This evoked a strong resonance deep within. I found myself likening the mediocrity versus artistry problem in this story about an otherworldly cheese turned plain and soulless to the challenge instructional designers are oft confronted with when engaged in the design and development of online courses. And I arrived at no particular conclusion or observation, but rather a question (a la Socratic method):

How can we turn a course into something beautiful, memorable, and life-changing in circumstances that realistically allow for mediocre design if we are to meet our daily quota, our bottom line?

There are a few strategies we can employ. Take, for example, the following:

  • making the process as seamless, simple, and organized as possible;
  • re-using and re-working learning objects;
  • providing targeted, meaningful, and constructive feedback;
  • building learning objects to show what can be done versus merely discussing the possibilities;
  • aiming high and reaching big within our present limitations and the scope of what is humanly feasible (which means knowing the limitations);
  • identifying and striving to meet the creative challenge; and
  • employing instructional methodologies for working effectively with individuals of different backgrounds, cultures, and value systems.

In my nearly ten years at the College, I have come to the conclusion that each instructional designer holds herself or himself to his/her own standards. And, realistically, we can only sometimes hit the benchmarks we self-identify. Certainly, we can acquiesce in the name of  sanity and merely strive to get things done, meeting our minimal design standards.

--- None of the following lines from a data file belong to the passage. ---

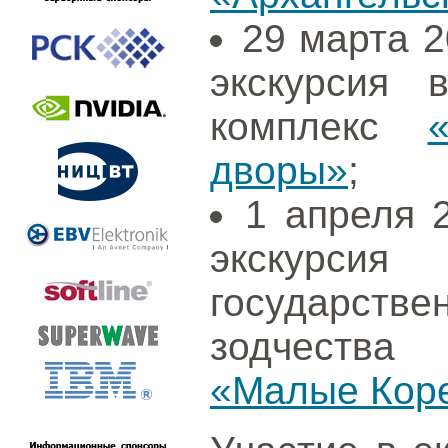
29 марта 2
экскурсия в
комплекс
дворы»
;
1 апреля 2
экскурси
государств
зодчества 
«Малые Кор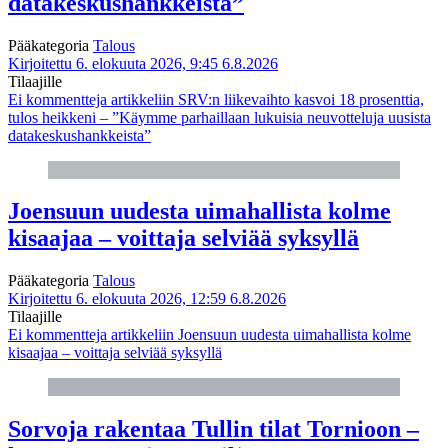
datakeskushankkeista”
Pääkategoria
Talous
Kirjoitettu 6. elokuuta 2026, 9:45
6.8.2026
Tilaajille
Ei kommentteja
artikkeliin SRV:n liikevaihto kasvoi 18 prosenttia,
tulos heikkeni – ”Käymme parhaillaan lukuisia neuvotteluja uusista
datakeskushankkeista”
Joensuun uudesta uimahallista kolme
kisaajaa – voittaja selviää syksyllä
Pääkategoria
Talous
Kirjoitettu 6. elokuuta 2026, 12:59
6.8.2026
Tilaajille
Ei kommentteja
artikkeliin Joensuun uudesta uimahallista kolme
kisaajaa – voittaja selviää syksyllä
Sorvoja rakentaa Tullin tilat Tornioon –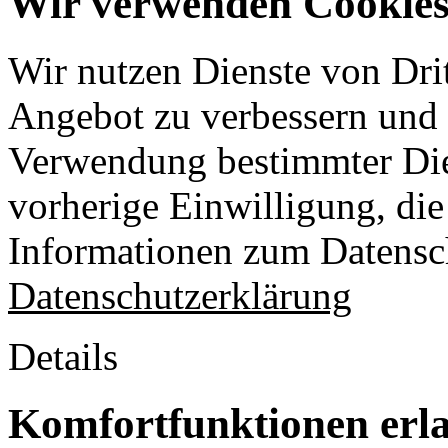
Wir verwenden Cookies 
Wir nutzen Dienste von Drit
Angebot zu verbessern und o
Verwendung bestimmter Die
vorherige Einwilligung, die 
Informationen zum Datensch
Datenschutzerklärung
Details
Komfortfunktionen erl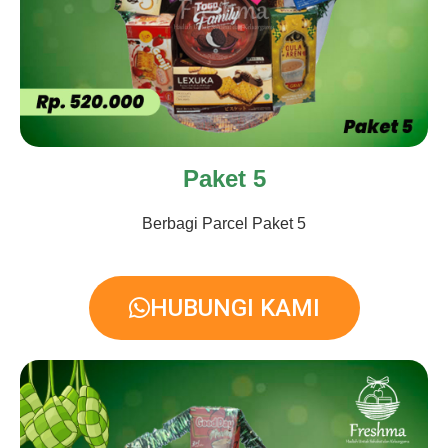
Paket 5
Berbagi Parcel Paket 5
HUBUNGI KAMI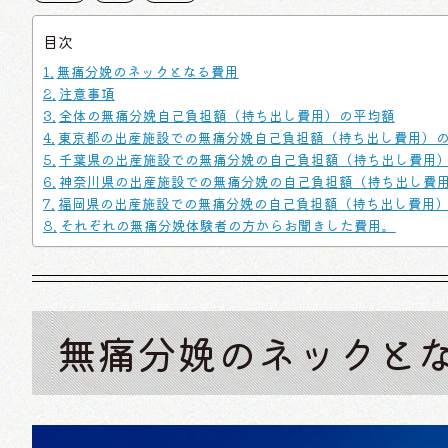
目次
無痛分娩のネックとなる費用
注意事項
全体の無痛分娩自己負担額（持ち出し費用）の平均額
東京都の出産施設での無痛分娩自己負担額（持ち出し費用）
千葉県の出産施設での無痛分娩の自己負担額（持ち出し費用
神奈川県の出産施設での無痛分娩の自己負担額（持ち出し費
福岡県の出産施設での無痛分娩の自己負担額（持ち出し費用
それぞれの無痛分娩体験者の方からお聞きした費用。
無痛分娩のネックと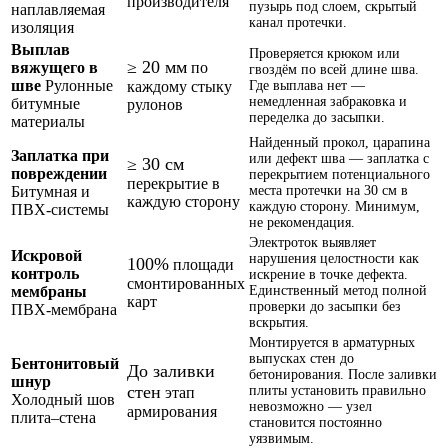
производителя
пузырь под слоем, скрытый
наплавляемая
канал протечки.
изоляция
Выплав
Проверяется крюком или
≥ 20 мм
вяжущего в
по
гвоздём по всей длине шва.
шве
Рулонные
каждому стыку
Где выплава нет —
немедленная забраковка и
битумные
рулонов
переделка до засыпки.
материалы
Найденный прокол, царапина
Заплатка при
или дефект шва — заплатка с
≥ 30 см
повреждении
перекрытием потенциального
перекрытие в
Битумная и
места протечки на 30 см в
каждую сторону
каждую сторону. Минимум,
ПВХ-системы
не рекомендация.
Электроток выявляет
Искровой
нарушения целостности как
100%
площади
контроль
искрение в точке дефекта.
смонтированных
мембраны
Единственный метод полной
карт
проверки до засыпки без
ПВХ-мембрана
вскрытия.
Монтируется в арматурных
выпусках стен до
Бентонитовый
До заливки
бетонирования. После заливки
шнур
стен
плиты установить правильно
этап
Холодный шов
невозможно — узел
армирования
плита–стена
становится постоянно
уязвимым.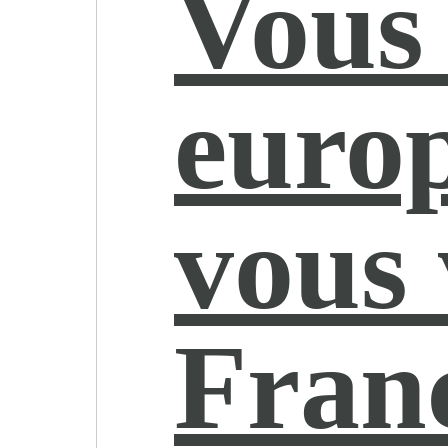
Vous 
europ
vous 
Fran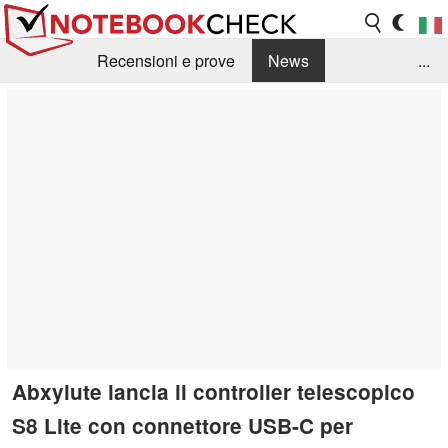
Recensioni e prove
News
...
Raccolta di recensioni
Info Techniche / Tips
Guida agli acquisti
Search
Contact
Abxylute lancia il controller telescopico
S8 Lite con connettore USB-C per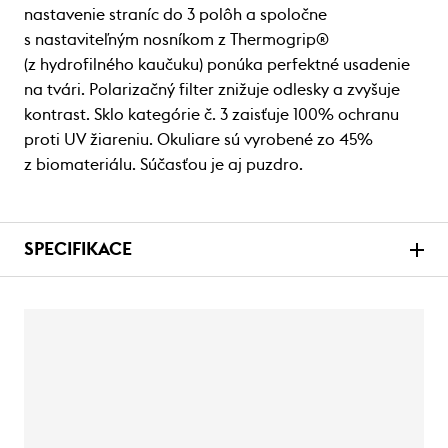
nastavenie straníc do 3 polôh a spoločne
s nastaviteľným nosníkom z Thermogrip®
(z hydrofilného kaučuku) ponúka perfektné usadenie
na tvári. Polarizačný filter znižuje odlesky a zvyšuje
kontrast. Sklo kategórie č. 3 zaisťuje 100% ochranu
proti UV žiareniu. Okuliare sú vyrobené zo 45%
z biomateriálu. Súčasťou je aj puzdro.
SPECIFIKACE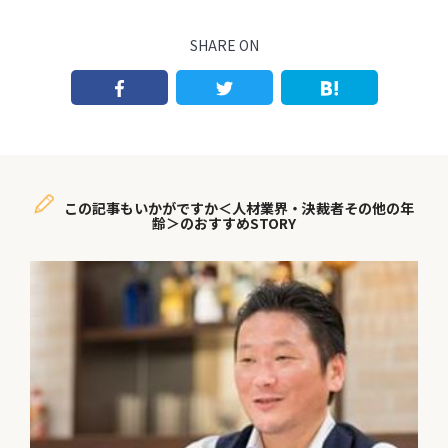
SHARE ON
この記事もいかがですか＜人材業界・決裁者その他の年
齢＞のおすすめSTORY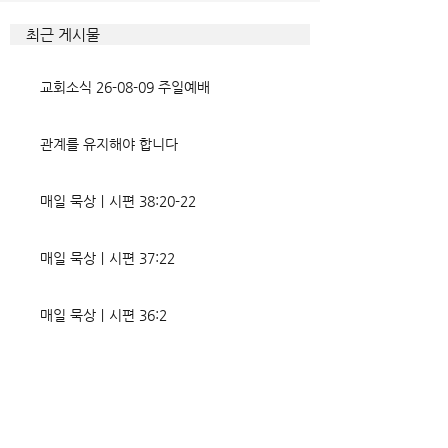
다. 거기엔 순종과 불순종의 대
묶이는 현상이다. 
조적인 결과가 세밀하게 언급되
향한 사탄의 활동은
최근 게시물
었는데, 사실상 인간의 인생사에
다. 파고들 수 있는
벌어지는 빛과 그림자, 기쁨과
온갖 거짓을 심어놓
교회소식 26-08-09 주일예배
고통의 원인들이 알
에게는 몰염치로,
관계를 유지해야 합니다
매일 묵상ㅣ시편 38:20-22
매일 묵상ㅣ시편 37:22
매일 묵상ㅣ시편 36:2
매일 묵상 ㅣ시편 35:7
매일 묵상 ㅣ시편 34:8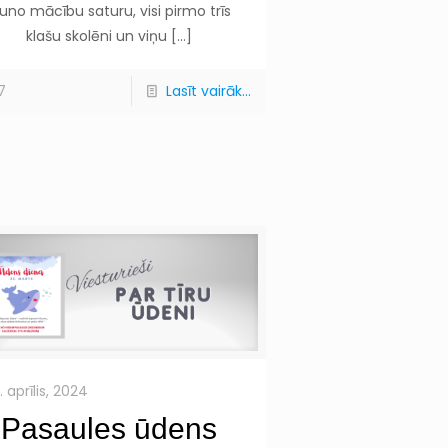
auno mācību saturu, visi pirmo trīs
klašu skolēni un viņu
[…]
7
Lasīt vairāk...
1. aprīlis, 2024
Pasaules ūdens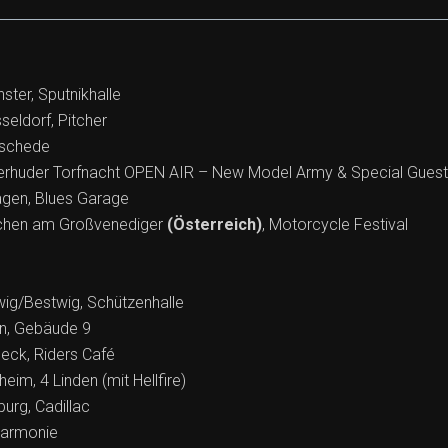
ster, Sputnikhalle
seldorf, Pitcher
eschede
tterhuder Torfnacht OPEN AIR – New Model Army & Special Gues
agen, Blues Garage
rchen am Großvenediger
(Österreich)
, Motorcycle Festival
ig/Bestwig, Schützenhalle
ln, Gebäude 9
eck, Riders Café
eim, 4 Linden (mit Hellfire)
urg, Cadillac
Harmonie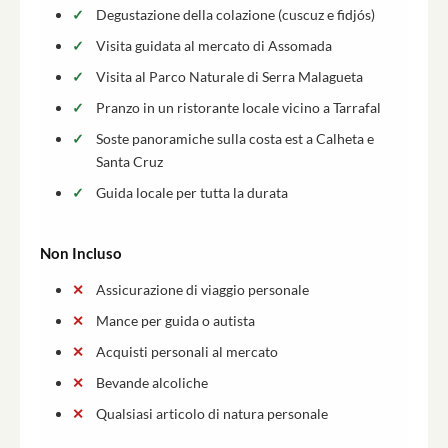
Degustazione della colazione (cuscuz e fidjós)
Visita guidata al mercato di Assomada
Visita al Parco Naturale di Serra Malagueta
Pranzo in un ristorante locale vicino a Tarrafal
Soste panoramiche sulla costa est a Calheta e
Santa Cruz
Guida locale per tutta la durata
Non Incluso
Assicurazione di viaggio personale
Mance per guida o autista
Acquisti personali al mercato
Bevande alcoliche
Qualsiasi articolo di natura personale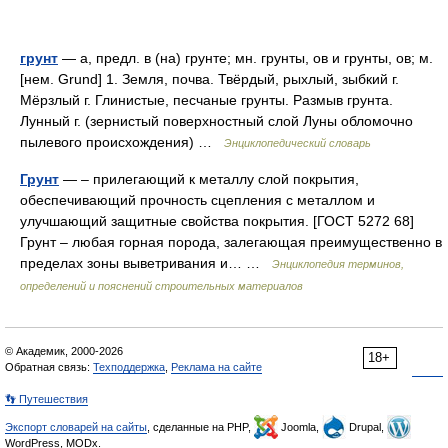
грунт
— а, предл. в (на) грунте; мн. грунты, ов и грунты, ов; м.
[нем. Grund] 1. Земля, почва. Твёрдый, рыхлый, зыбкий г.
Мёрзлый г. Глинистые, песчаные грунты. Размыв грунта.
Лунный г. (зернистый поверхностный слой Луны обломочно
пылевого происхождения) …
Энциклопедический словарь
Грунт
— – прилегающий к металлу слой покрытия,
обеспечивающий прочность сцепления с металлом и
улучшающий защитные свойства покрытия. [ГОСТ 5272 68]
Грунт – любая горная порода, залегающая преимущественно в
пределах зоны выветривания и… …
Энциклопедия терминов,
определений и пояснений строительных материалов
© Академик, 2000-2026
18+
Обратная связь:
Техподдержка
,
Реклама на сайте
👣 Путешествия
Экспорт словарей на сайты
, сделанные на PHP,
Joomla,
Drupal,
WordPress, MODx.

Or we can strive for something else, sometimes losing sleep over it (which is not necessarily a bad thing, but oftentimes is). And that ‘something else’ is personal. It cannot be benchmarked and it has no descriptors. There is no rubric to evaluate it. It has no words. It is art. This something else that requires a personal drive and personal solution. At the same time, it requires organizational support and with a vision that allows for this process.